A Pentagon task force is proposing the largest overhaul of the military retirement system in 50 years that will do away with a traditional pension system, opting instead for a 401(k)-style contribution program.
Under the newly proposed Defense Business Board plan, all troops would receive yearly retirement contributions if they served at least 20 years -- a stipulation of the existing system. The money, however, would not vest until service reached at least three to five years and would then be payable at retirement age. If personnel left before that three- to five-year mark, the time served would be rolled over into Social Security.
The central feature of the new DBB proposal would be a mandatory “Uniformed Military Personnel Thrift Savings Plan (TSP)” in which the contributions by the Department of Defense and the individual service member would be deposited. There is already a TSP program in operation, established by Congress in 1986 for both federal employees and service personnel. But those TSPs are voluntary and only include employee contributions.

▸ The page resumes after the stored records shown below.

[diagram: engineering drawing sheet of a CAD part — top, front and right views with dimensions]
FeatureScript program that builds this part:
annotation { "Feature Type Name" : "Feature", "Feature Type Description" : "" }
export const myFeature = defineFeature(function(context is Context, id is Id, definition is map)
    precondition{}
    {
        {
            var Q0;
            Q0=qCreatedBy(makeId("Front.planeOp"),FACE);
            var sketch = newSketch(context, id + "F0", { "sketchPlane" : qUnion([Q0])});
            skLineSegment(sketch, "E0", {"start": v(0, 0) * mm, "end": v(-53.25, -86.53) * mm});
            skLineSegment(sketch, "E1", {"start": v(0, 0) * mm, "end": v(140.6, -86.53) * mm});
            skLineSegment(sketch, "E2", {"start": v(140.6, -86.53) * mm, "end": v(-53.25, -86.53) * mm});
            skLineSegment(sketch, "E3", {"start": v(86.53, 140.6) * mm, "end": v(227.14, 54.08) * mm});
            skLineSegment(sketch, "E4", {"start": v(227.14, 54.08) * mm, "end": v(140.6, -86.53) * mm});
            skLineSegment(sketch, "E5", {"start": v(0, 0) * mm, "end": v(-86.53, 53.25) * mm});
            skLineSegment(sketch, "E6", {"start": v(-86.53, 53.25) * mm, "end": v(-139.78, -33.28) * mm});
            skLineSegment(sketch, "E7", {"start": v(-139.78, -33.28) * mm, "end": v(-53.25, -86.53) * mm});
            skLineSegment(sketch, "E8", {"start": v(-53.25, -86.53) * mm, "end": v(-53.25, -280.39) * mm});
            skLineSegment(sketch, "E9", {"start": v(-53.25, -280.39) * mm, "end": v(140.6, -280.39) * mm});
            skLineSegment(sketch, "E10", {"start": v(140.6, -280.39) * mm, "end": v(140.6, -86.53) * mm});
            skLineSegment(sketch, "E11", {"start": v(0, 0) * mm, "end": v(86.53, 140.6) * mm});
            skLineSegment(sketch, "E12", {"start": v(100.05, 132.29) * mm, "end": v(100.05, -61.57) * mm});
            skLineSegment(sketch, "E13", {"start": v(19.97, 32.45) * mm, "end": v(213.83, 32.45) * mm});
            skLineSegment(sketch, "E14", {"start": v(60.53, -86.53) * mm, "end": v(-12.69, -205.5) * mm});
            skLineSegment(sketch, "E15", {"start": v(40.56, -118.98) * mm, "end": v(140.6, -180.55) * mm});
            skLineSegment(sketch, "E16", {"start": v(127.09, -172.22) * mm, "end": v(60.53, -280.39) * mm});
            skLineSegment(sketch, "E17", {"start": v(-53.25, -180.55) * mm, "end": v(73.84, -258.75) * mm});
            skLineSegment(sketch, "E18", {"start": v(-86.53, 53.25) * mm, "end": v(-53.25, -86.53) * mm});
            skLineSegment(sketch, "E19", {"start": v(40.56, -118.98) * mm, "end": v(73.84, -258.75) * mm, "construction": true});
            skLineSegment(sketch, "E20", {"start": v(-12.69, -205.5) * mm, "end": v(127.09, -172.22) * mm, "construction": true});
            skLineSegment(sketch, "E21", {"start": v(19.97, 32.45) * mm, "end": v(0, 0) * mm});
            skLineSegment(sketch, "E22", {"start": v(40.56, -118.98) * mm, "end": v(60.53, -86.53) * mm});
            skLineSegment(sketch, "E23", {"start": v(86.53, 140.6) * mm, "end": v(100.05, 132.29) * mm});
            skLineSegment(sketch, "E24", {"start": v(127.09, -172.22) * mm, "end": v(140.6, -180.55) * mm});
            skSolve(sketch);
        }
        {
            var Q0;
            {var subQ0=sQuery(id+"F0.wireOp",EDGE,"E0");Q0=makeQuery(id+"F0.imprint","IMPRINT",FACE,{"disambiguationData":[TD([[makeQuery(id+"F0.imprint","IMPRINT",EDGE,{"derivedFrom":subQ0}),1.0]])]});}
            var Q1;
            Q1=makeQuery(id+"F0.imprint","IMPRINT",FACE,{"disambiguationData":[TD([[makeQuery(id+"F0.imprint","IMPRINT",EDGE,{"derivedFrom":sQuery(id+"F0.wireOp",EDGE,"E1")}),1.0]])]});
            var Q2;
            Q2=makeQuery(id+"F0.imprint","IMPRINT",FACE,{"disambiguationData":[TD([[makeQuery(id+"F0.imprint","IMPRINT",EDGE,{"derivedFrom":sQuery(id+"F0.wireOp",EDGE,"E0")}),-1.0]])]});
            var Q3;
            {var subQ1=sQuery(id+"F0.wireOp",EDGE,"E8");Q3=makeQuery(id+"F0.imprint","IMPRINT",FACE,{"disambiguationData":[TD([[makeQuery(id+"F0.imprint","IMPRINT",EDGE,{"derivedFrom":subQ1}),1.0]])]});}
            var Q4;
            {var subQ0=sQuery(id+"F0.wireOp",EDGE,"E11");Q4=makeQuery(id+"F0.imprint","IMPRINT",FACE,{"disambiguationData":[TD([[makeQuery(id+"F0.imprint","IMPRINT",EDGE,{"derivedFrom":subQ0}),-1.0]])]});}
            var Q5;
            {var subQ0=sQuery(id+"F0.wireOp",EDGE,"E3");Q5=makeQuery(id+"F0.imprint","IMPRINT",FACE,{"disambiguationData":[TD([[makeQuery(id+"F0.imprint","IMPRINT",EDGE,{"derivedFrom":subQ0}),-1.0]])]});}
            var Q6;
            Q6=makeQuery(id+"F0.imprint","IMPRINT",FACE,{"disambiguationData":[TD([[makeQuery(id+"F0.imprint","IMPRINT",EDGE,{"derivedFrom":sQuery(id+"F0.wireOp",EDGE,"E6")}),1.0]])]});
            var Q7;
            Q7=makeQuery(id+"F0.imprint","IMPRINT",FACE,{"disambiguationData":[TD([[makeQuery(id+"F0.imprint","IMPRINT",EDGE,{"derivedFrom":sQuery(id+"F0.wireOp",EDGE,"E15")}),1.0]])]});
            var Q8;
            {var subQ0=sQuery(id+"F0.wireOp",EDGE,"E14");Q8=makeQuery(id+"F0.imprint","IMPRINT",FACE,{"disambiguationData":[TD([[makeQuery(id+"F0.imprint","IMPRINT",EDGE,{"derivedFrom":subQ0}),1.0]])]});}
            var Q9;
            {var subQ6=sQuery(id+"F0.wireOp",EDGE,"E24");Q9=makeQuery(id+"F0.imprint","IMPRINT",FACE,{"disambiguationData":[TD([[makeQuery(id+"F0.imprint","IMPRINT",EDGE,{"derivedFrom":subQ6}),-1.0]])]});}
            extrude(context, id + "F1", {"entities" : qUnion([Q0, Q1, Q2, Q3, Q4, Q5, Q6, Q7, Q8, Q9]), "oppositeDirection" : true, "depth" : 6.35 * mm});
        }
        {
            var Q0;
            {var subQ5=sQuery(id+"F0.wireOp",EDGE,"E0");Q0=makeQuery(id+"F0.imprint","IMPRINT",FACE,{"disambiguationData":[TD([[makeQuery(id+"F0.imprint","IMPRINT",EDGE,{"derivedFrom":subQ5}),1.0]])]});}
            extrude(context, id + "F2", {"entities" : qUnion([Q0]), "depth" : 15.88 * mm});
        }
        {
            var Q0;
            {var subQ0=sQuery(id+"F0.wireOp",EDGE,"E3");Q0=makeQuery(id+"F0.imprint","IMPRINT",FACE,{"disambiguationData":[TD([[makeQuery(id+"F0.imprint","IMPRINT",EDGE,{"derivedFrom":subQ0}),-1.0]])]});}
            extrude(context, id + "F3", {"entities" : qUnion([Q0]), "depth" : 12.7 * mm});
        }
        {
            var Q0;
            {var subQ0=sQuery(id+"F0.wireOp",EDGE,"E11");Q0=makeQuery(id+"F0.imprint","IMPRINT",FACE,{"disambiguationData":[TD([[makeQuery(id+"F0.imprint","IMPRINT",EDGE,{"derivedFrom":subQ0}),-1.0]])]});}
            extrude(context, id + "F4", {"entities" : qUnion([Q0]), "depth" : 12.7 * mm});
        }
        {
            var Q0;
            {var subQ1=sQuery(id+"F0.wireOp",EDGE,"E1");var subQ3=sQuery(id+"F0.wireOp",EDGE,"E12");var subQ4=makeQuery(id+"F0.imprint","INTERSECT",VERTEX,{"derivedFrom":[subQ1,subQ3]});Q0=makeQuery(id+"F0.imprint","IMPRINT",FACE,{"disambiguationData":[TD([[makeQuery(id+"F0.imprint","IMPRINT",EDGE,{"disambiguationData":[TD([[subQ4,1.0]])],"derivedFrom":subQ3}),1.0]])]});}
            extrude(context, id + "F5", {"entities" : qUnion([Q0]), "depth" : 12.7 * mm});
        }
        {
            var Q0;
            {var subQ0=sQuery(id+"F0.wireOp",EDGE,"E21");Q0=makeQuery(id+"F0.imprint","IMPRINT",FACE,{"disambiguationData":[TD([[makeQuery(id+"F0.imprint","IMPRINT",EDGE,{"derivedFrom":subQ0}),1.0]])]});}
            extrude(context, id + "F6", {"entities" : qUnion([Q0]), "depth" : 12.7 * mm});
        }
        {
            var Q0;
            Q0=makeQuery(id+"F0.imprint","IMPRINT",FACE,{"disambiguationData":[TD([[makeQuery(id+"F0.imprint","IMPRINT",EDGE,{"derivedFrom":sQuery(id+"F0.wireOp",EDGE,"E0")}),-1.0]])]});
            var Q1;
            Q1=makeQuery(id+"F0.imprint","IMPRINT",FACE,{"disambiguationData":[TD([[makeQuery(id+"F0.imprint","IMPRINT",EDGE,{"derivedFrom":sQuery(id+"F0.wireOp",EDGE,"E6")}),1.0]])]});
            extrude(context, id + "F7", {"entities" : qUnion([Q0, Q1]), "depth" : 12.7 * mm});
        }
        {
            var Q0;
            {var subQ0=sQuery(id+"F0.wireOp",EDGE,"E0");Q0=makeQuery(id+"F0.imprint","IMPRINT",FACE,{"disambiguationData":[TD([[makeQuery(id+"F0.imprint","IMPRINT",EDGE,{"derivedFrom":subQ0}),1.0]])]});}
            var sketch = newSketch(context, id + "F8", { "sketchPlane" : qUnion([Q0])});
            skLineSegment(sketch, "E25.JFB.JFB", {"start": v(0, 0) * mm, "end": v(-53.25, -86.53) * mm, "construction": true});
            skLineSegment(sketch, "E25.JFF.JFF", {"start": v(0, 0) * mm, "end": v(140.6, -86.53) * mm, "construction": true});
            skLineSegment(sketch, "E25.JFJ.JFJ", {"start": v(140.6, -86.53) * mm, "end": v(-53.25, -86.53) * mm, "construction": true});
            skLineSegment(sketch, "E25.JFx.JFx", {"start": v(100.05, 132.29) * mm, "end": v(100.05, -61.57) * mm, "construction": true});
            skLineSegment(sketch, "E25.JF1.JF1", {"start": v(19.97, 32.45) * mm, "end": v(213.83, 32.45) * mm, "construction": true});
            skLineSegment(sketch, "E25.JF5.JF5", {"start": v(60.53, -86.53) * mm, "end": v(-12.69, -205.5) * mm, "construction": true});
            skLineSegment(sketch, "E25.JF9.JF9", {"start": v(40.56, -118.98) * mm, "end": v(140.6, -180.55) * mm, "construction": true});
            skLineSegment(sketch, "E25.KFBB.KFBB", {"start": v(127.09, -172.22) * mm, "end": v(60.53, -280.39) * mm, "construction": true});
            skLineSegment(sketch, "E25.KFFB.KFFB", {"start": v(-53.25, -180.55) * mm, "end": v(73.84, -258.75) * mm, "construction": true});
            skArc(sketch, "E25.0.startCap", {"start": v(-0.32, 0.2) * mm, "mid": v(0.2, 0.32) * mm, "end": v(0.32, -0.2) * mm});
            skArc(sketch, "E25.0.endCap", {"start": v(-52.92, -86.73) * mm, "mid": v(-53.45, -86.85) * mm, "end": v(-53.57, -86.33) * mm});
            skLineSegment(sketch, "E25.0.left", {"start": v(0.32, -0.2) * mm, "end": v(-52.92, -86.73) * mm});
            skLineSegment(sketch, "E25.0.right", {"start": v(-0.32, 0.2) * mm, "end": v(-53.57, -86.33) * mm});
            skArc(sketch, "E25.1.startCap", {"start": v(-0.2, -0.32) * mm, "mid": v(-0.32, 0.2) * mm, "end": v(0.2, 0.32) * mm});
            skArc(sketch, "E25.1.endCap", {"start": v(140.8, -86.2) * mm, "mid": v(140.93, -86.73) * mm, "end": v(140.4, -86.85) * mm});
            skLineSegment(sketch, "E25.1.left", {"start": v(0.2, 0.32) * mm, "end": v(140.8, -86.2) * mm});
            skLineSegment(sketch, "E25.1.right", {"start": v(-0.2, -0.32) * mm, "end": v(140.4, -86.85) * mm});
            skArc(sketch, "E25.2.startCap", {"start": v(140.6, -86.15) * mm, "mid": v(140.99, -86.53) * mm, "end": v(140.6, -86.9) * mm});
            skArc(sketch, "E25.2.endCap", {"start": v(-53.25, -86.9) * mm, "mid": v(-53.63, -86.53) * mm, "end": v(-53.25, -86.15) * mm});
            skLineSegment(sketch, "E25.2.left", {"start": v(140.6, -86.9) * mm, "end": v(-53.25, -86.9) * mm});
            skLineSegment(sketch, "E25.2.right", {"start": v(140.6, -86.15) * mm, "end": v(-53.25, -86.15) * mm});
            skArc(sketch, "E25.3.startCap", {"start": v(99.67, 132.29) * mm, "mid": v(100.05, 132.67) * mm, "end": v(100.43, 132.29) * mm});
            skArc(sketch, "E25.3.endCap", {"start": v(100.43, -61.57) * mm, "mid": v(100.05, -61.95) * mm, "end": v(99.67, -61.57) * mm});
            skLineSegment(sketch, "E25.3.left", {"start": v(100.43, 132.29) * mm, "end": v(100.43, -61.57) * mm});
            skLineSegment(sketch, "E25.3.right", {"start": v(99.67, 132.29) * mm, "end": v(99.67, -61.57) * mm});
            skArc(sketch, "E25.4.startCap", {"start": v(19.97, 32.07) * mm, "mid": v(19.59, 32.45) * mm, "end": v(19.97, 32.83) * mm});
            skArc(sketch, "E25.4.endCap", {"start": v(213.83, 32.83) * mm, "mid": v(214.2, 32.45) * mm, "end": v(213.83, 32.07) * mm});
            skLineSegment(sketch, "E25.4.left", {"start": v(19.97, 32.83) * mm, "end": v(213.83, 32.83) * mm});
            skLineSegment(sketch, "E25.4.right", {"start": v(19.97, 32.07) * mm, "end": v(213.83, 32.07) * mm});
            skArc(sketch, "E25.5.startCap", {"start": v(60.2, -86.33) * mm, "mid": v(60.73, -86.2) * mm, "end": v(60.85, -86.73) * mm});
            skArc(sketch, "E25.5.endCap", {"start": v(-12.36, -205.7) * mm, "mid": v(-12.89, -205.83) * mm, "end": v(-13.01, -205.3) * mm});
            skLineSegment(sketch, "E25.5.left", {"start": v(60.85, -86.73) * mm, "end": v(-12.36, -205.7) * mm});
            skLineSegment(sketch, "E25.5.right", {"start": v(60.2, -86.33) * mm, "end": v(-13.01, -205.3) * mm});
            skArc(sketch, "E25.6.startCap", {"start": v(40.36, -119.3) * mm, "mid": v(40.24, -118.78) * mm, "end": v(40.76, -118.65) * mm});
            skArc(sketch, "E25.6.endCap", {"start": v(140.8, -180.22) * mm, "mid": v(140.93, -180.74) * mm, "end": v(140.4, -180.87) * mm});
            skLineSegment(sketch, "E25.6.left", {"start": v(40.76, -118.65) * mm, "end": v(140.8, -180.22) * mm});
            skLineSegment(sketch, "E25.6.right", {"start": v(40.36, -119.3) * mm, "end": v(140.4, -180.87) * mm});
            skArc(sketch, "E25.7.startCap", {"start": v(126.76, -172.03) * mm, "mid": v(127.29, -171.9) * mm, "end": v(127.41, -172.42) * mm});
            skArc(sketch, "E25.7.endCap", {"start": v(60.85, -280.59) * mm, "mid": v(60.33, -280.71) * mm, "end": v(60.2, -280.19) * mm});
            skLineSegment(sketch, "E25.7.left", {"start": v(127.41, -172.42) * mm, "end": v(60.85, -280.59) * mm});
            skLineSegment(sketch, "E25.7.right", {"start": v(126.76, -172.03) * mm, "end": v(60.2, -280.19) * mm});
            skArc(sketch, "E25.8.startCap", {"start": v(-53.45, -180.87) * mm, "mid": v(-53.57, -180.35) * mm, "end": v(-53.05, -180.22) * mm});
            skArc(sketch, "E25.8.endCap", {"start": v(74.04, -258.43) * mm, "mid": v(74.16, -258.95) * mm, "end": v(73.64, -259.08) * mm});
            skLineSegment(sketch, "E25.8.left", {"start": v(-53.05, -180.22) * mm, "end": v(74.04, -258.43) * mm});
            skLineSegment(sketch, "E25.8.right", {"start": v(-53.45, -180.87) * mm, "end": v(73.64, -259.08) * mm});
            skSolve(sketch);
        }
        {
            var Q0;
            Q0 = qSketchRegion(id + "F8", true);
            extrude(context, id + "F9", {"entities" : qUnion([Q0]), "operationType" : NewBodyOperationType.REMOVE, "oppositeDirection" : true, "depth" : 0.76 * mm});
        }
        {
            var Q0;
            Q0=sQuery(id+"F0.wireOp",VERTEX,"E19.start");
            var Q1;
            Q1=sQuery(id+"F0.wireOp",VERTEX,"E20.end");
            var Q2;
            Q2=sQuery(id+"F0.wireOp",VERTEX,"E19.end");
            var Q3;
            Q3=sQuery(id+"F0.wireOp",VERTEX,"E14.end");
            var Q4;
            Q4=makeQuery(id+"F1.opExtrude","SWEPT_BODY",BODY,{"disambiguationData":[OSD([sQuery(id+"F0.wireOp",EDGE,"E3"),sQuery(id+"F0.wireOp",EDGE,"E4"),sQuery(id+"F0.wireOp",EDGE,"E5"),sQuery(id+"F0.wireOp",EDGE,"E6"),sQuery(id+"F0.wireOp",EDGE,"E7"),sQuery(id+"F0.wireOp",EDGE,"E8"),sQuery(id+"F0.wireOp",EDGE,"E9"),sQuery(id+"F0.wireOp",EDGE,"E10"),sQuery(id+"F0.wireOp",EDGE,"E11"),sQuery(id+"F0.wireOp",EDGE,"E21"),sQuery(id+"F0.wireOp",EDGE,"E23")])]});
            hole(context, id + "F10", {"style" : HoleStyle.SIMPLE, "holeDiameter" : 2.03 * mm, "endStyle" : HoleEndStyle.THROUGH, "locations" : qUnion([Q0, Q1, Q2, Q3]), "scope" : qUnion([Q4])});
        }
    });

The new TSPs -- functioning as a 401(k)-style account -- could include a government contribution amounting to as much as 16.5 percent of the member’s annual pay, as well as a maximum annual tax-deferred contribution limit of $16,500 by members. In addition, there is a $5,500 annual tax-deferred “Catch-up Contribution” for service people age 50 or older, and adjustments for those serving in a combat zone. The proposed DBB retirement program would not impact disabled veterans or current retirees.
Under the existing Defense Department pension system, personnel with at least 20 years of active service can retire with a lifetime annuity of 50 percent of their highest average salary from their last 36 months of employment. According to the DBB, the new TSPs would function much like the current voluntary TSPs for federal employees.